Mike Florio at, citing a league source, reports that the Buffalo Bills have decided to move away from the no-huddle offense.  Installed during May mini-camps and the brain child of much-maligned head coach Dick Jauron, the no-huddle has yet to provide a discernible boost to a Bills offense that, some might argue, has regressed from its abysmal close to the 2008 season.

Buffalo's offense currently ranks No. 25 in the NFL, averaging 290 yards per game.  Through five games, however, Buffalo's offense has generated a measly 56 points, with just 13 of those coming throughout the Bills' last three brutal losses.  Trent Edwards has struggled immensely; the offense as a whole has lacked rhythm; and new offensive coordinator Alex Van Pelt has not proven himself to be much more reliable than his predecessor, Turk Schonert.  Schonert, if you recall, was fired ten days prior to the Bills' season opener.

WGR 550 mentions in their coverage of Florio's report that Jauron, in addressing the media Wednesday, discussed the need to put Edwards "in the best position to succeed."  Undeniably, Edwards has looked uncomfortable of late, but he has not exhibited any outward signs of communication issues within the no-huddle offense pre-snap.  What Edwards does need, however, is an offense that's on the same page - and his line has not been getting the memos.  Six offensive linemen were flagged for penalties in Buffalo's most recent loss, and the team committed nine false starts.  Those issues halted what little momentum the offense did garner in the game, and forced Edwards into bad situations.

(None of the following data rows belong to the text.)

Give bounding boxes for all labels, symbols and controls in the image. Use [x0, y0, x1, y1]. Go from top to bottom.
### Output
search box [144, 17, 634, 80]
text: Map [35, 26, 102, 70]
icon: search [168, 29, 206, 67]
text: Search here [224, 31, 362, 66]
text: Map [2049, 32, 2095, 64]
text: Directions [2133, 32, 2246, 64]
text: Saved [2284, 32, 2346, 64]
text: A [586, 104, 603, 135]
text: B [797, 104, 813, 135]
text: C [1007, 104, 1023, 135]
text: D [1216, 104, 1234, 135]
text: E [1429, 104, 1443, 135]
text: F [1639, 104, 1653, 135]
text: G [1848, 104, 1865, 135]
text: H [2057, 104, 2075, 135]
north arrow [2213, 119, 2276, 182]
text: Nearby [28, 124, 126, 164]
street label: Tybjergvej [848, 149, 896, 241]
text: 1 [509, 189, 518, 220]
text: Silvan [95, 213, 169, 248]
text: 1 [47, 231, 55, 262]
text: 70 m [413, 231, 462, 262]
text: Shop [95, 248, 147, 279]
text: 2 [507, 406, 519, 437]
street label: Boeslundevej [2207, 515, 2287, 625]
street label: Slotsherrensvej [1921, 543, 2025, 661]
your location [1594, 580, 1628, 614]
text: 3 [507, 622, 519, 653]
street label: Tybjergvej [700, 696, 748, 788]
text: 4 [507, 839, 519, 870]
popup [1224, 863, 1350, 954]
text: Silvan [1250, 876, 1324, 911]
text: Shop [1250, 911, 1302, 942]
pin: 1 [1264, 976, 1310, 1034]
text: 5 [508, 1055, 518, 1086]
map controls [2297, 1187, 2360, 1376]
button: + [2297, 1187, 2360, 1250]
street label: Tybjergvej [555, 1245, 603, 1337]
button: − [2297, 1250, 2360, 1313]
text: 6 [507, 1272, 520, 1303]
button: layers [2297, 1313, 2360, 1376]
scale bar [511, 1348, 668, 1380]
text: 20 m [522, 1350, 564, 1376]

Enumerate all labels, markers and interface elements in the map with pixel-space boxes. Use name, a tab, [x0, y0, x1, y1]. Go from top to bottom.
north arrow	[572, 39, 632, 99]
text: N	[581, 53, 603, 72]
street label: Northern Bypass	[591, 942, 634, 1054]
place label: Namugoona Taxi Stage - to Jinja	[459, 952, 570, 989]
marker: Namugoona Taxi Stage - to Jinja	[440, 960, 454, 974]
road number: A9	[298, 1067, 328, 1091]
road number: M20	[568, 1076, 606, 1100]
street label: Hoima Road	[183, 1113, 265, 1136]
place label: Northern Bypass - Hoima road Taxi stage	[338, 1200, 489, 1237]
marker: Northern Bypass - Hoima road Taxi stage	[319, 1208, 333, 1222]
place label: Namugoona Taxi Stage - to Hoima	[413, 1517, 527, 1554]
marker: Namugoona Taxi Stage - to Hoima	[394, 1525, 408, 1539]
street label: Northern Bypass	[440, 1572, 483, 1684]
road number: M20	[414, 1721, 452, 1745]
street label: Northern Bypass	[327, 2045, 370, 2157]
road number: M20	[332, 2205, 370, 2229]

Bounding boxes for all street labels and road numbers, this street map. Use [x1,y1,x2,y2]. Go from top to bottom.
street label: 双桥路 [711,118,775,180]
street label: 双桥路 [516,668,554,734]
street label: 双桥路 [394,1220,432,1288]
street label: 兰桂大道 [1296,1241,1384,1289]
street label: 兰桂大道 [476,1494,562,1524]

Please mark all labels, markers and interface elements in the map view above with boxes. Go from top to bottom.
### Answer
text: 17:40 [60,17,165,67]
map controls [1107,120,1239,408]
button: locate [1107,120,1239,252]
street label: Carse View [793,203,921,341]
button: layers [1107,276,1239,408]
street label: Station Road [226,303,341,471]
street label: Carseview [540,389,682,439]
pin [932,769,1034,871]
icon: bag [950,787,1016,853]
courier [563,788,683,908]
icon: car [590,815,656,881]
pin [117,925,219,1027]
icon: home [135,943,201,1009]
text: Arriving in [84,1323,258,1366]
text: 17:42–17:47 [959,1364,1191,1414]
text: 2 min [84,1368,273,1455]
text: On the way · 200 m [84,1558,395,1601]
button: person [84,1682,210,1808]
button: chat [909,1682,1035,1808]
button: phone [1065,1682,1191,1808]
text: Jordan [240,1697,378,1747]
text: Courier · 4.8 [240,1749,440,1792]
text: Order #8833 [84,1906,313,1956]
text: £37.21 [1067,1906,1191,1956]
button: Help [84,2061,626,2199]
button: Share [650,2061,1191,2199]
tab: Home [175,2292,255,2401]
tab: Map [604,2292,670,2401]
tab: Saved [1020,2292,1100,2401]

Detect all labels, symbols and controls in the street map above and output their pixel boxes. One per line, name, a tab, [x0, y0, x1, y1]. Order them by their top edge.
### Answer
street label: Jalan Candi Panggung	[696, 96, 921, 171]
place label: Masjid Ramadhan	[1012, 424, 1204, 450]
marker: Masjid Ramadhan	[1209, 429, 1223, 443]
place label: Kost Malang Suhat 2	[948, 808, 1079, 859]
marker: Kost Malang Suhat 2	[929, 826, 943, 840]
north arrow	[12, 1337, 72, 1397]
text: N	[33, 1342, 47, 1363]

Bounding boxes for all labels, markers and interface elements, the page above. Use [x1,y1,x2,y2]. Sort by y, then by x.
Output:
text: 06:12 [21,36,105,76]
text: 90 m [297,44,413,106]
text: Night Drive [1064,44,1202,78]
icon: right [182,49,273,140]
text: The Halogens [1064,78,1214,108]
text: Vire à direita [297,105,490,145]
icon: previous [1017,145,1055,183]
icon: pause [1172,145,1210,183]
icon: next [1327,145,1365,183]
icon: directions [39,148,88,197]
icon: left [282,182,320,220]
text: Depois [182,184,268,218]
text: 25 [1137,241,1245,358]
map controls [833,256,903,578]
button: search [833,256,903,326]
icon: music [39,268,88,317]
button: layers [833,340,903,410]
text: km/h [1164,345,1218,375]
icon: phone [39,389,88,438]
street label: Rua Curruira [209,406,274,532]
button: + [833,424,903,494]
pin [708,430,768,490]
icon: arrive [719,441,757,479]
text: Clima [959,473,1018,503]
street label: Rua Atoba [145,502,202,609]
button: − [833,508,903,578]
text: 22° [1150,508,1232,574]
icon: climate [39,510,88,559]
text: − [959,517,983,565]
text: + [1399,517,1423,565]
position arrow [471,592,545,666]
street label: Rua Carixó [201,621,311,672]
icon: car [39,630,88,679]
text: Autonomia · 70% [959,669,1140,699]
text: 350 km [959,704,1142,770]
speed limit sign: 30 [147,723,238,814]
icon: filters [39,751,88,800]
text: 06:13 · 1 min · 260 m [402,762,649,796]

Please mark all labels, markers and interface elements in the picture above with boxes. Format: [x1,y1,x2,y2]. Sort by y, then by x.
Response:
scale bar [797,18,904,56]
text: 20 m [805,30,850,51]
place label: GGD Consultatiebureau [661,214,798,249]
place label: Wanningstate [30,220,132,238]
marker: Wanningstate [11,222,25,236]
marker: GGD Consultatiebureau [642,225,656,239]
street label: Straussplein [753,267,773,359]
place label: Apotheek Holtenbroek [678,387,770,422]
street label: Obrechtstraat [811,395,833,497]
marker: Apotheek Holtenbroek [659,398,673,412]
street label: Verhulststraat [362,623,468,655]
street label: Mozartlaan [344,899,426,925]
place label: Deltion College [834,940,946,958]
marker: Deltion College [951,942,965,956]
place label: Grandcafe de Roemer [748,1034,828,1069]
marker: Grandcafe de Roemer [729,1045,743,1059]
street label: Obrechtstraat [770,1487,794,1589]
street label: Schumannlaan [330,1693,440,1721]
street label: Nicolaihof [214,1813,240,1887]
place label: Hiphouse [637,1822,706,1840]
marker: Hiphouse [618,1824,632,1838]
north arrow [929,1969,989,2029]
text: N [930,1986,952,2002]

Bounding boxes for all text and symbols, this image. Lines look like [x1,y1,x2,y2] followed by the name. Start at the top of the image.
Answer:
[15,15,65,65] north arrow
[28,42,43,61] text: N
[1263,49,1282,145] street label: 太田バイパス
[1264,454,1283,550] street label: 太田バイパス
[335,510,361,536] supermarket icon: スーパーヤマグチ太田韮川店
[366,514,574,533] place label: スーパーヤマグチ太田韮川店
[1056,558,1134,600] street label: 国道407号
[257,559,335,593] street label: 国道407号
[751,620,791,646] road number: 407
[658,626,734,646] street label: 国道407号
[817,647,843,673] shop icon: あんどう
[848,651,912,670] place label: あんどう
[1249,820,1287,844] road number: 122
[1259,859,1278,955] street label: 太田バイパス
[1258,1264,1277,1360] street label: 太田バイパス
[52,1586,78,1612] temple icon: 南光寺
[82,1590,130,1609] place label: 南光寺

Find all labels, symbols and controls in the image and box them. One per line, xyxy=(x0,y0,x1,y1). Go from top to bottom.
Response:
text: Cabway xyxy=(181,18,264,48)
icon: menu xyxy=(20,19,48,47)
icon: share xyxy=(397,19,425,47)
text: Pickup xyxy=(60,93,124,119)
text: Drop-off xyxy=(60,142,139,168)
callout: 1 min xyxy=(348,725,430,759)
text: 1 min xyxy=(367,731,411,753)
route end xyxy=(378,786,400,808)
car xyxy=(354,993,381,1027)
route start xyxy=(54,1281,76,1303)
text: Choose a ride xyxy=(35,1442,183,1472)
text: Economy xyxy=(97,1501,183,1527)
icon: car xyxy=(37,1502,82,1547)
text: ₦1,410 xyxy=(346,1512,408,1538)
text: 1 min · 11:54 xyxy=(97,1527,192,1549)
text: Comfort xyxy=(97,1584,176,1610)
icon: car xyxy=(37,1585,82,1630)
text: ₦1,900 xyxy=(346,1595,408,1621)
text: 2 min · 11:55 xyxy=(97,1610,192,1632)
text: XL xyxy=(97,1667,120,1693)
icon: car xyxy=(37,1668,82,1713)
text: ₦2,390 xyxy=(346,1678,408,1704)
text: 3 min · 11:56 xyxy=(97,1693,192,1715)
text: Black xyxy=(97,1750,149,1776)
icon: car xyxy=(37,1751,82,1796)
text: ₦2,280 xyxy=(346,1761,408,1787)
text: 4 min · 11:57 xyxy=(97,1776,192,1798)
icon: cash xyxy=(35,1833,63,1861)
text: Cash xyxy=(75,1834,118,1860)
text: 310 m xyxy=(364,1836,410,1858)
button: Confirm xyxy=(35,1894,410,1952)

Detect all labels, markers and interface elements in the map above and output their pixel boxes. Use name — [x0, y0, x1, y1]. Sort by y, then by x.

Perhaps the thought process behind the decision is to try to eliminate some of the mistakes the young offensive line is making.  It seems to be the most likely rationale.  If the report is accurate, we're likely going to see Buffalo operating from a huddle Sunday in New Jersey.  Considering the fact that Jamon Meredith is likely to make his first NFL start at right tackle in the event that Jonathan Scott can't play, it can't hurt.  But it probably won't help, either.